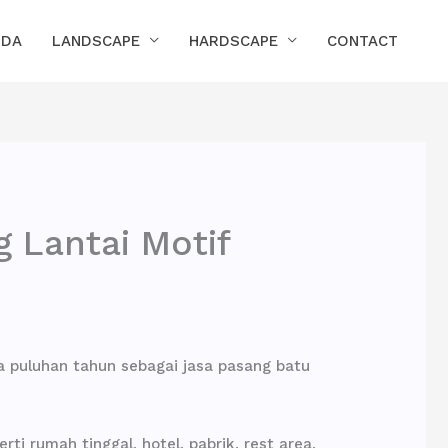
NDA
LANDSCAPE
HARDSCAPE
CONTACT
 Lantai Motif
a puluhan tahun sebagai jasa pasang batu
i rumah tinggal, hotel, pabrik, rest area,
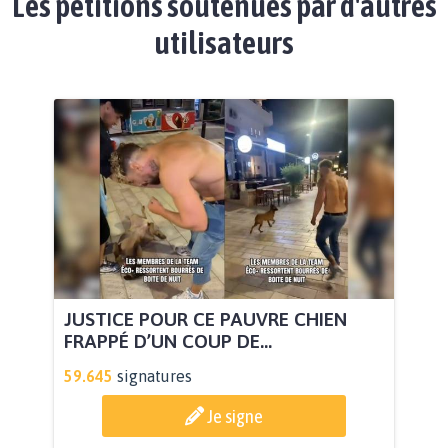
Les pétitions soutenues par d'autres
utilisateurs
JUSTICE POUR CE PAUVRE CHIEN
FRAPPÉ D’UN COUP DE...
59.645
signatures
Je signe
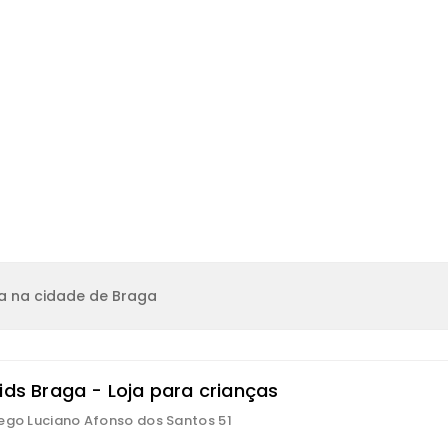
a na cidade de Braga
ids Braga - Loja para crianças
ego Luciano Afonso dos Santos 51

* * *

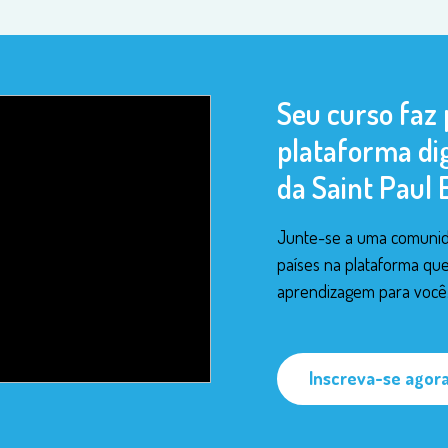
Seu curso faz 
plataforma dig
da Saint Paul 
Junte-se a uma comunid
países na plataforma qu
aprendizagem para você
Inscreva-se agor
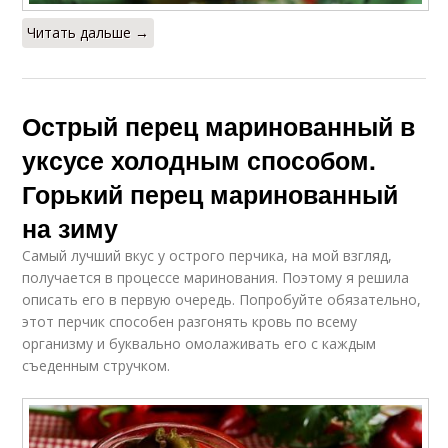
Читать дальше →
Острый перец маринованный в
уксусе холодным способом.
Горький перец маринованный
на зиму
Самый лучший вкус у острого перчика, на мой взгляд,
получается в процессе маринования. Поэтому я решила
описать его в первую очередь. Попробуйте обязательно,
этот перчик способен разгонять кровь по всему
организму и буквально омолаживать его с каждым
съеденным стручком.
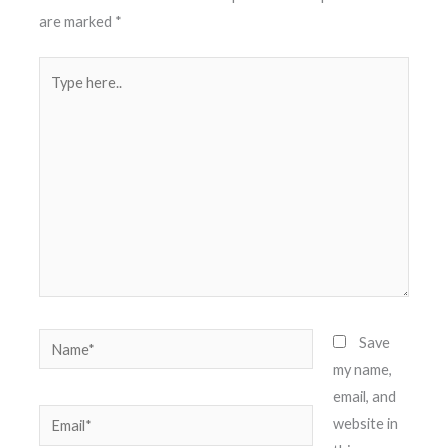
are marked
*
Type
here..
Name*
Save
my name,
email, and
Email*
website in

_Work order_
In the listing above, find the line with "a na cidade de Braga" and the line with "ego Luciano Afonso dos Santos 51", then print exactly those lines and every line between them.

_The completed task_
a na cidade de Braga
ids Braga - Loja para crianças
ego Luciano Afonso dos Santos 51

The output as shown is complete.